__Task directions__. If an entry holds a picture, leave the picture out and copy the rest of the listing exactly.

__Data to examine__.
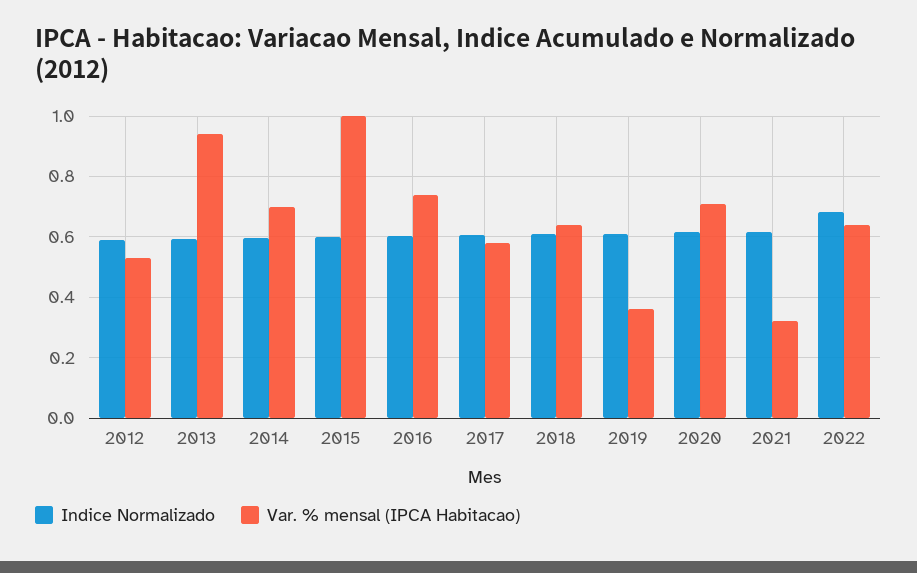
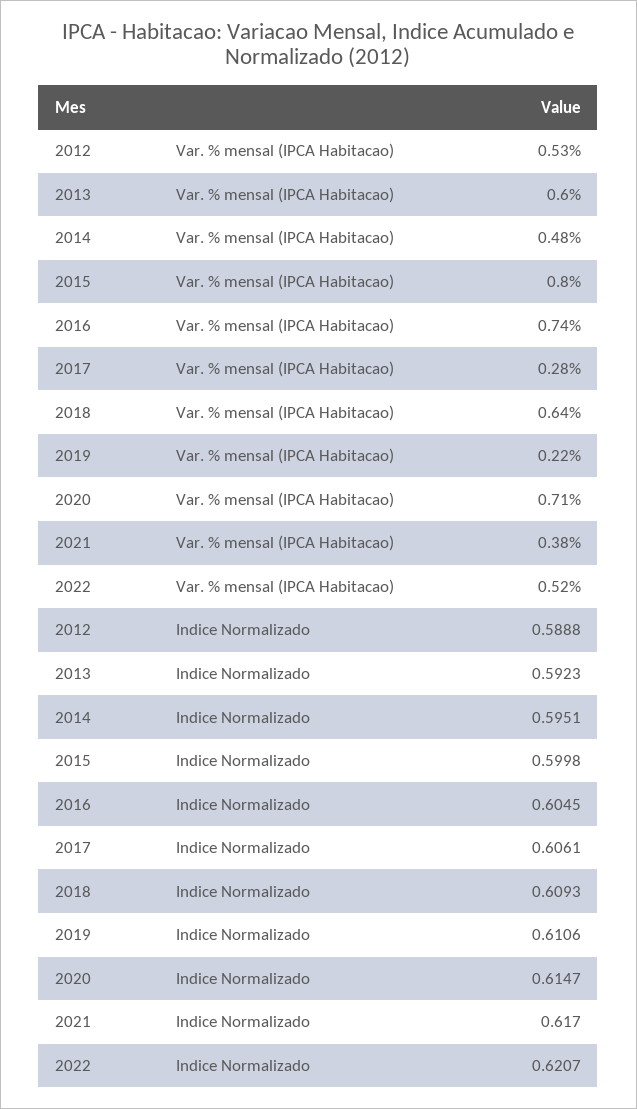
  {
    "Indice Normalizado": {
      "2012": 0.5888,
      "2013": 0.5923,
      "2014": 0.5951,
      "2015": 0.5998,
      "2016": 0.6045,
      "2017": 0.6061,
      "2018": 0.6093,
      "2019": 0.6106,
      "2020": 0.6147,
      "2021": 0.617,
-     "2022": 0.68
+     "2022": 0.6207
    },
    "Var. % mensal (IPCA Habitacao)": {
      "2012": 0.53,
-     "2013": 0.94,
+     "2013": 0.6,
-     "2014": 0.7,
+     "2014": 0.48,
-     "2015": 1,
+     "2015": 0.8,
      "2016": 0.74,
-     "2017": 0.58,
+     "2017": 0.28,
      "2018": 0.64,
-     "2019": 0.36,
+     "2019": 0.22,
      "2020": 0.71,
-     "2021": 0.32,
+     "2021": 0.38,
-     "2022": 0.64
+     "2022": 0.52
    }
  }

__Response for this exercise__.
  {
    "Indice Normalizado": {
      "2012": 0.5888,
      "2013": 0.5923,
      "2014": 0.5951,
      "2015": 0.5998,
      "2016": 0.6045,
      "2017": 0.6061,
      "2018": 0.6093,
      "2019": 0.6106,
      "2020": 0.6147,
      "2021": 0.617,
-     "2022": 0.68
+     "2022": 0.6207
    },
    "Var. % mensal (IPCA Habitacao)": {
      "2012": 0.53,
-     "2013": 0.94,
+     "2013": 0.6,
-     "2014": 0.7,
+     "2014": 0.48,
-     "2015": 1,
+     "2015": 0.8,
      "2016": 0.74,
-     "2017": 0.58,
+     "2017": 0.28,
      "2018": 0.64,
-     "2019": 0.36,
+     "2019": 0.22,
      "2020": 0.71,
-     "2021": 0.32,
+     "2021": 0.38,
-     "2022": 0.64
+     "2022": 0.52
    }
  }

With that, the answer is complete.